● About this task: Each record listed below is to be output exactly as written.

:: Record excerpts

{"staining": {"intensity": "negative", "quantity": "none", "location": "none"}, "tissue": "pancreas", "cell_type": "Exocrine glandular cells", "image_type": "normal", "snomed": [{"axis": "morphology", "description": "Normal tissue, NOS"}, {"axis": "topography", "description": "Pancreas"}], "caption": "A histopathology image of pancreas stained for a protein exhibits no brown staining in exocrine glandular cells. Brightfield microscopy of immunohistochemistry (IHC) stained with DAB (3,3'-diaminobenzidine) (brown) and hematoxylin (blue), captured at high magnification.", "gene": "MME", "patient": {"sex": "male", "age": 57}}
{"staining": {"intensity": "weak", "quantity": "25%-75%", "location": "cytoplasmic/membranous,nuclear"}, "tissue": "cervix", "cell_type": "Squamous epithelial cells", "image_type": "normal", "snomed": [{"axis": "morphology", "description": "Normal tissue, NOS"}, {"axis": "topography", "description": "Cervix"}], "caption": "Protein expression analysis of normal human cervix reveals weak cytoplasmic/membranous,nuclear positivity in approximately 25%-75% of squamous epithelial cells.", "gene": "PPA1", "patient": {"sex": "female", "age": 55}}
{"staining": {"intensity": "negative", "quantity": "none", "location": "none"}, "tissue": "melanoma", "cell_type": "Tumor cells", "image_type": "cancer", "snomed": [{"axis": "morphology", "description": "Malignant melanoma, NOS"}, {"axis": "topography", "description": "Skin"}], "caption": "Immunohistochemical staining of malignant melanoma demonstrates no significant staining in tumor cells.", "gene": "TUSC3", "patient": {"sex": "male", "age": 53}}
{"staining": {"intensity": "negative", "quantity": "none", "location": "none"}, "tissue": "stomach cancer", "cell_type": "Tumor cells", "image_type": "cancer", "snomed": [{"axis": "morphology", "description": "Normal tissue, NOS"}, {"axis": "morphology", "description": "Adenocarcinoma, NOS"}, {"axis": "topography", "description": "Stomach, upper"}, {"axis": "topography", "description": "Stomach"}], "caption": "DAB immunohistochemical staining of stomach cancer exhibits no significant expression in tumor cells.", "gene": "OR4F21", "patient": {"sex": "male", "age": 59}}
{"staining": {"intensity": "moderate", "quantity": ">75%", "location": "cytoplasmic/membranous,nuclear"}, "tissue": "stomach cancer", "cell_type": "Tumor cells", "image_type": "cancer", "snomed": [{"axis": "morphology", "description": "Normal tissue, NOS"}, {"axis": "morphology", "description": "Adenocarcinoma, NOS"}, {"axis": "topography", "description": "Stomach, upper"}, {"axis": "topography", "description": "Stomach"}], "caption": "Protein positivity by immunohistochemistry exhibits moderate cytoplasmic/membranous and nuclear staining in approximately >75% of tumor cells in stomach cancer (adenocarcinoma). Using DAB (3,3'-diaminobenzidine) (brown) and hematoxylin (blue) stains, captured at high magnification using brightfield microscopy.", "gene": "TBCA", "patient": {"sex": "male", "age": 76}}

::::

● Task answer:
{"staining": {"intensity": "negative", "quantity": "none", "location": "none"}, "tissue": "pancreas", "cell_type": "Exocrine glandular cells", "image_type": "normal", "snomed": [{"axis": "morphology", "description": "Normal tissue, NOS"}, {"axis": "topography", "description": "Pancreas"}], "caption": "A histopathology image of pancreas stained for a protein exhibits no brown staining in exocrine glandular cells. Brightfield microscopy of immunohistochemistry (IHC) stained with DAB (3,3'-diaminobenzidine) (brown) and hematoxylin (blue), captured at high magnification.", "gene": "MME", "patient": {"sex": "male", "age": 57}}
{"staining": {"intensity": "weak", "quantity": "25%-75%", "location": "cytoplasmic/membranous,nuclear"}, "tissue": "cervix", "cell_type": "Squamous epithelial cells", "image_type": "normal", "snomed": [{"axis": "morphology", "description": "Normal tissue, NOS"}, {"axis": "topography", "description": "Cervix"}], "caption": "Protein expression analysis of normal human cervix reveals weak cytoplasmic/membranous,nuclear positivity in approximately 25%-75% of squamous epithelial cells.", "gene": "PPA1", "patient": {"sex": "female", "age": 55}}
{"staining": {"intensity": "negative", "quantity": "none", "location": "none"}, "tissue": "melanoma", "cell_type": "Tumor cells", "image_type": "cancer", "snomed": [{"axis": "morphology", "description": "Malignant melanoma, NOS"}, {"axis": "topography", "description": "Skin"}], "caption": "Immunohistochemical staining of malignant melanoma demonstrates no significant staining in tumor cells.", "gene": "TUSC3", "patient": {"sex": "male", "age": 53}}
{"staining": {"intensity": "negative", "quantity": "none", "location": "none"}, "tissue": "stomach cancer", "cell_type": "Tumor cells", "image_type": "cancer", "snomed": [{"axis": "morphology", "description": "Normal tissue, NOS"}, {"axis": "morphology", "description": "Adenocarcinoma, NOS"}, {"axis": "topography", "description": "Stomach, upper"}, {"axis": "topography", "description": "Stomach"}], "caption": "DAB immunohistochemical staining of stomach cancer exhibits no significant expression in tumor cells.", "gene": "OR4F21", "patient": {"sex": "male", "age": 59}}
{"staining": {"intensity": "moderate", "quantity": ">75%", "location": "cytoplasmic/membranous,nuclear"}, "tissue": "stomach cancer", "cell_type": "Tumor cells", "image_type": "cancer", "snomed": [{"axis": "morphology", "description": "Normal tissue, NOS"}, {"axis": "morphology", "description": "Adenocarcinoma, NOS"}, {"axis": "topography", "description": "Stomach, upper"}, {"axis": "topography", "description": "Stomach"}], "caption": "Protein positivity by immunohistochemistry exhibits moderate cytoplasmic/membranous and nuclear staining in approximately >75% of tumor cells in stomach cancer (adenocarcinoma). Using DAB (3,3'-diaminobenzidine) (brown) and hematoxylin (blue) stains, captured at high magnification using brightfield microscopy.", "gene": "TBCA", "patient": {"sex": "male", "age": 76}}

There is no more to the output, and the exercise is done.